Comments (8)
OK, it's fairly easy to repro this. This uses recursion (to a max depth) because that causes the stack size to keep growing, which causes rb_profile_frames
and stackprof_record_sample_for_stack
to keep doing more work on each iteration.
def recurse(num = 1, depth = 1)
if depth == 10000
num
else
recurse(num * 2, depth + 1)
end
end
At a high/slow sampling rate, this is fine:
StackProf.run(mode: :wall, interval: 1000) {recurse}
and it prints out some results. (And I see the same with interval: 100
.)
But then down to 1 microsecond, this consistently hangs:
StackProf.run(mode: :wall, interval: 1) {recurse}
I assume the exact cutoff where this hangs will depend on context-specific factors like CPU. Using printf
to observe the runtime, the amount of time required for stackprof_record_sample_for_stack
is highly variable. But I think it only takes one, or a few, of the sample collections to be longer than interval
for the program to hang indefinitely.
from stackprof.
@benbuckman So looking at this per your request over in #122
So my initial thought after looking through your right up again and suggestions was "why don't we just use a lock so when multiple job handlers are being acted on at the same time, the handler just ejects early", but it turns out that was already implemented:
stackprof/ext/stackprof/stackprof.c
Lines 548 to 558 in b886c3c
... or at least, I think it is. Not sure if line 551 is causing it to basically reset the counter every time the handler method is fired, but that might just be my lack of experience with C talking here...
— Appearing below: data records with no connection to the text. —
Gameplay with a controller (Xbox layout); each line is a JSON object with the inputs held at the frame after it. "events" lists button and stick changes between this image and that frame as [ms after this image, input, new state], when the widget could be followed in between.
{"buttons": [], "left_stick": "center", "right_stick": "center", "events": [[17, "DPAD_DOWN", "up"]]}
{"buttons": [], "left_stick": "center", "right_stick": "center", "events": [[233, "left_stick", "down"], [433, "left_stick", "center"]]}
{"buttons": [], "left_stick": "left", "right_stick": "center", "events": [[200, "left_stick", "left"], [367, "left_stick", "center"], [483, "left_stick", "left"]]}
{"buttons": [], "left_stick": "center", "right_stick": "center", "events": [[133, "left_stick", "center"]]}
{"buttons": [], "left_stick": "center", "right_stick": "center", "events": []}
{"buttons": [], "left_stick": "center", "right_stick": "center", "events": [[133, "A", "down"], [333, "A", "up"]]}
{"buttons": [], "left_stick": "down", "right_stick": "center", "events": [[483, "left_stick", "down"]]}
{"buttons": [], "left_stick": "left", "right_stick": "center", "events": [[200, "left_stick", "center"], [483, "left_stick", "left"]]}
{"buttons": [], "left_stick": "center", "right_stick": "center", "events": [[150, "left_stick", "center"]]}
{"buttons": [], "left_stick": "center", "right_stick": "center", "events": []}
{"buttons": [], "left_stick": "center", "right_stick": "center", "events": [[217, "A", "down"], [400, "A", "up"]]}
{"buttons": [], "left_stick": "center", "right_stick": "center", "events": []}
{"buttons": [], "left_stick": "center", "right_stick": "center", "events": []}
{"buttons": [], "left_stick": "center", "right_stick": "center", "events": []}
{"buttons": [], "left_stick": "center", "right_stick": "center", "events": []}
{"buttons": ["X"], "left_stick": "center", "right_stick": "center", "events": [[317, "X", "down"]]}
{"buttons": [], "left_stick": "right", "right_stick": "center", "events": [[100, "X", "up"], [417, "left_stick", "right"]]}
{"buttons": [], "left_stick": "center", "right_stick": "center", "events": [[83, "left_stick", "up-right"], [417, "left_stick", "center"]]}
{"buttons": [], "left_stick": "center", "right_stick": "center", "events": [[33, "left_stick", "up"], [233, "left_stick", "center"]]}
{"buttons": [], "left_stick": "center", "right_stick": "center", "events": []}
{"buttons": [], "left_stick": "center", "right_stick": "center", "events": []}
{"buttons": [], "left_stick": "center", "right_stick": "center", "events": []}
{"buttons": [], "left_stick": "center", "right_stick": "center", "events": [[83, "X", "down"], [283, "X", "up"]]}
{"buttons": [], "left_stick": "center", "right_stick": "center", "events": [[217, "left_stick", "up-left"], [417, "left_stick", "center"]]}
If that code is indeed not working as intended, do we know why? Is it because the code isn't working as I described, or is something else at play?
Would a more proper mutex help here?
I will also try reproducing using the method you described above.
Edit: Lack of C experience is showing here. The static
extends the lifetime of that variable to the end of the program, so in this case, in_signal_handler
should be acting like a simple mutex. That said, unsure if that is not enough when the interval gets so low.
Edit 2: After re-reading your "working theory", everything above is pointless in mentioning as the lock doesn't prevent work from being piled up right after the handler code and outside of the lock... as your had already described. That said, I think I am able to provide some evidence supporting your theory, so I will do so in my next comment.
from stackprof.
Alright, so I think I have some evidence to support @benbuckman 's claims that we are creating a situation where the "queue" is piling up when the interval
gets too small, and probably checks off your second box.
Most of the info for this is in a gist I created:
https://gist.github.com/NickLaMuro/3b54c57e1ffeb21316f38529fa93ea67
But effectively is a modified form of the reproducer that @benbuckman posted earlier. What I did was basically wrap his recurse
method an iterator, and tweak some of the values when running it. The iterator specifically was there just to make sure I was find some consistent results between runs that I could go off of, and also allowed me to kill off the "hanging" process at consistent intervals.
In addition, when the process was killed, I was also keeping track of how large the caller
got when it was killed, which can help determine how much was left to "work" on.
I was surprised at how quick I got consistent results, but once I started seeing somewhat consistent results when the process timed out, I used a general average to set the depth
to so that, ideally, some times it would fail and some times it would pass. The number I ended up on was 900, and that did exactly as I expected.
I think what this shows, indirectly, in respect to your second "TODO" item:
- Confirm that the bug is in fact caused by a pile-on of signal handlers / postponed jobs.
That there is a pileup, and that work is getting completed, though it is hinder specifically by the extra work that stackprof
ends up injecting as part of it's profiling. I didn't add timestamps to the log output statements (I should have, and probably will shortly), but basically "Test 1" happens instantly (as Ben probably observed as well), but when I dialed it in to a depth
of 900
, it would take nearly the entire 30 seconds to complete.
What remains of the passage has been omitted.